Segment Start: DATA SUPPLIED

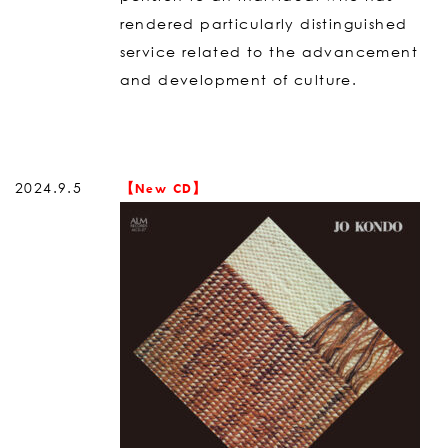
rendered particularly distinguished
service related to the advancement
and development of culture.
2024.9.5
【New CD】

Segment End: DATA SUPPLIED
Segment Start: DATA SUPPLIED

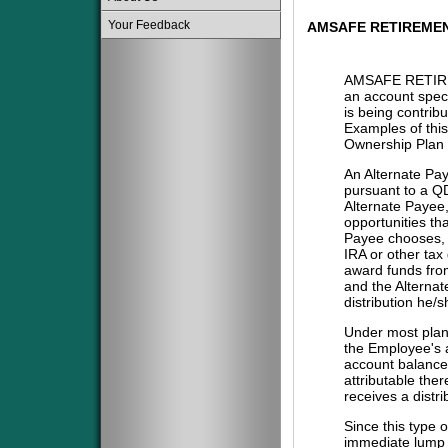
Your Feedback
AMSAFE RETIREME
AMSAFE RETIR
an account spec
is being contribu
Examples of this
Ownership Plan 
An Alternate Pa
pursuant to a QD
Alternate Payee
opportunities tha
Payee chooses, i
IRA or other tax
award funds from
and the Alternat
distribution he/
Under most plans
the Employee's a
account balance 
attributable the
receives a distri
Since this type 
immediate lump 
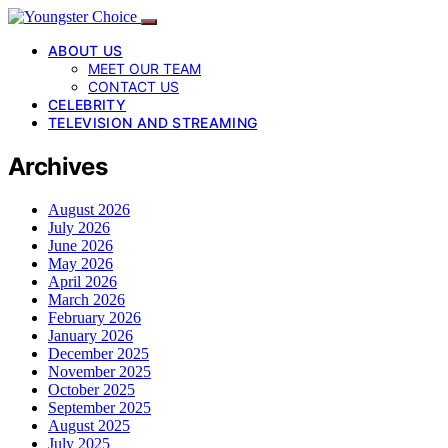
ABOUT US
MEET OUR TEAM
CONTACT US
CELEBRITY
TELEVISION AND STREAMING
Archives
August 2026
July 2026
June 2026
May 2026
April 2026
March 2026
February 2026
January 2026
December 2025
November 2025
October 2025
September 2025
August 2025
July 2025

Segment End: DATA SUPPLIED

TASK BRIEF >> Reproduce the lines above beginning at the line that contains "Alternate Payee" and ending at the line that contains "October 2025". No pictures.

ANSWER SECTION >>
Alternate Payee
opportunities tha
Payee chooses, i
IRA or other tax
award funds from
and the Alternat
distribution he/
Under most plans
the Employee's a
account balance 
attributable the
receives a distri
Since this type 
immediate lump 
ABOUT US
MEET OUR TEAM
CONTACT US
CELEBRITY
TELEVISION AND STREAMING
Archives
August 2026
July 2026
June 2026
May 2026
April 2026
March 2026
February 2026
January 2026
December 2025
November 2025
October 2025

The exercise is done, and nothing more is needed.